### Цель задания
Выведите все приведённые ниже записи дословно, не изменяя ни одной строки.

### Сохранённые данные
☆ ☆ ☆ ☆ ☆ ☆ ☆
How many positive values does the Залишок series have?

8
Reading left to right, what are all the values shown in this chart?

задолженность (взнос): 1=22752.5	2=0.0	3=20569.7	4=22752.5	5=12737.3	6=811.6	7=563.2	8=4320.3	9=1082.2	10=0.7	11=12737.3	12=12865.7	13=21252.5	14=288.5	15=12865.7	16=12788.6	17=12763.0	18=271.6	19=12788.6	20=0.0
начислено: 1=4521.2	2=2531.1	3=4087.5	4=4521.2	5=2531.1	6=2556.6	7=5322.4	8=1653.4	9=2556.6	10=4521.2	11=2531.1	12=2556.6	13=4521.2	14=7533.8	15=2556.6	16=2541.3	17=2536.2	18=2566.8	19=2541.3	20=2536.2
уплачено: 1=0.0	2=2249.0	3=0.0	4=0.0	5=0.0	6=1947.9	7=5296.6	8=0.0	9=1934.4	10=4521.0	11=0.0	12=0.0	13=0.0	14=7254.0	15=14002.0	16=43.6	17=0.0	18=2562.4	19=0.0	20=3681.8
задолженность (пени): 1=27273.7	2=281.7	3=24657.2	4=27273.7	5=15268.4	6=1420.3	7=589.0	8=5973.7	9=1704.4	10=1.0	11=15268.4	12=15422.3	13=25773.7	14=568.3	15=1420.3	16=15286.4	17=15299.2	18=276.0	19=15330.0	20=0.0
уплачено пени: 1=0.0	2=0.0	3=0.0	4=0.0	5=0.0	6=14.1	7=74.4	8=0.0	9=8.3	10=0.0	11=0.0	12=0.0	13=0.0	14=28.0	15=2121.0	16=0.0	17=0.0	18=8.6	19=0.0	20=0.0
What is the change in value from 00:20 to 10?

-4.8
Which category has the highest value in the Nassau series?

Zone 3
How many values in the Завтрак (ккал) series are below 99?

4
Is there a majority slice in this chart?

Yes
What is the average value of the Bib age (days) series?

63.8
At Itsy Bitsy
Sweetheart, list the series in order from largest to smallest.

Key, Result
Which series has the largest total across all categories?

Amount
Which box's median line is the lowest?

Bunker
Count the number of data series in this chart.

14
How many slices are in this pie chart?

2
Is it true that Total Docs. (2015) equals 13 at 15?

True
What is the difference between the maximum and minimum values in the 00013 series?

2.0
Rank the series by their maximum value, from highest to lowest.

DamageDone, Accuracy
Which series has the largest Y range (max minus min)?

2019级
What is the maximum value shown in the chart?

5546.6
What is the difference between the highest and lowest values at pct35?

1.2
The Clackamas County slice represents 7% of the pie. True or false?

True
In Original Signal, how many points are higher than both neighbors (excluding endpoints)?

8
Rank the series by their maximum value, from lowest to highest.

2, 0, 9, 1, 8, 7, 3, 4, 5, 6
☆ ☆ ☆ ☆ ☆ ☆ ☆
### Результат выполнения
How many positive values does the Залишок series have?

8
Reading left to right, what are all the values shown in this chart?

задолженность (взнос): 1=22752.5	2=0.0	3=20569.7	4=22752.5	5=12737.3	6=811.6	7=563.2	8=4320.3	9=1082.2	10=0.7	11=12737.3	12=12865.7	13=21252.5	14=288.5	15=12865.7	16=12788.6	17=12763.0	18=271.6	19=12788.6	20=0.0
начислено: 1=4521.2	2=2531.1	3=4087.5	4=4521.2	5=2531.1	6=2556.6	7=5322.4	8=1653.4	9=2556.6	10=4521.2	11=2531.1	12=2556.6	13=4521.2	14=7533.8	15=2556.6	16=2541.3	17=2536.2	18=2566.8	19=2541.3	20=2536.2
уплачено: 1=0.0	2=2249.0	3=0.0	4=0.0	5=0.0	6=1947.9	7=5296.6	8=0.0	9=1934.4	10=4521.0	11=0.0	12=0.0	13=0.0	14=7254.0	15=14002.0	16=43.6	17=0.0	18=2562.4	19=0.0	20=3681.8
задолженность (пени): 1=27273.7	2=281.7	3=24657.2	4=27273.7	5=15268.4	6=1420.3	7=589.0	8=5973.7	9=1704.4	10=1.0	11=15268.4	12=15422.3	13=25773.7	14=568.3	15=1420.3	16=15286.4	17=15299.2	18=276.0	19=15330.0	20=0.0
уплачено пени: 1=0.0	2=0.0	3=0.0	4=0.0	5=0.0	6=14.1	7=74.4	8=0.0	9=8.3	10=0.0	11=0.0	12=0.0	13=0.0	14=28.0	15=2121.0	16=0.0	17=0.0	18=8.6	19=0.0	20=0.0
What is the change in value from 00:20 to 10?

-4.8
Which category has the highest value in the Nassau series?

Zone 3
How many values in the Завтрак (ккал) series are below 99?

4
Is there a majority slice in this chart?

Yes
What is the average value of the Bib age (days) series?

63.8
At Itsy Bitsy
Sweetheart, list the series in order from largest to smallest.

Key, Result
Which series has the largest total across all categories?

Amount
Which box's median line is the lowest?

Bunker
Count the number of data series in this chart.

14
How many slices are in this pie chart?

2
Is it true that Total Docs. (2015) equals 13 at 15?

True
What is the difference between the maximum and minimum values in the 00013 series?

2.0
Rank the series by their maximum value, from highest to lowest.

DamageDone, Accuracy
Which series has the largest Y range (max minus min)?

2019级
What is the maximum value shown in the chart?

5546.6
What is the difference between the highest and lowest values at pct35?

1.2
The Clackamas County slice represents 7% of the pie. True or false?

True
In Original Signal, how many points are higher than both neighbors (excluding endpoints)?

8
Rank the series by their maximum value, from lowest to highest.

2, 0, 9, 1, 8, 7, 3, 4, 5, 6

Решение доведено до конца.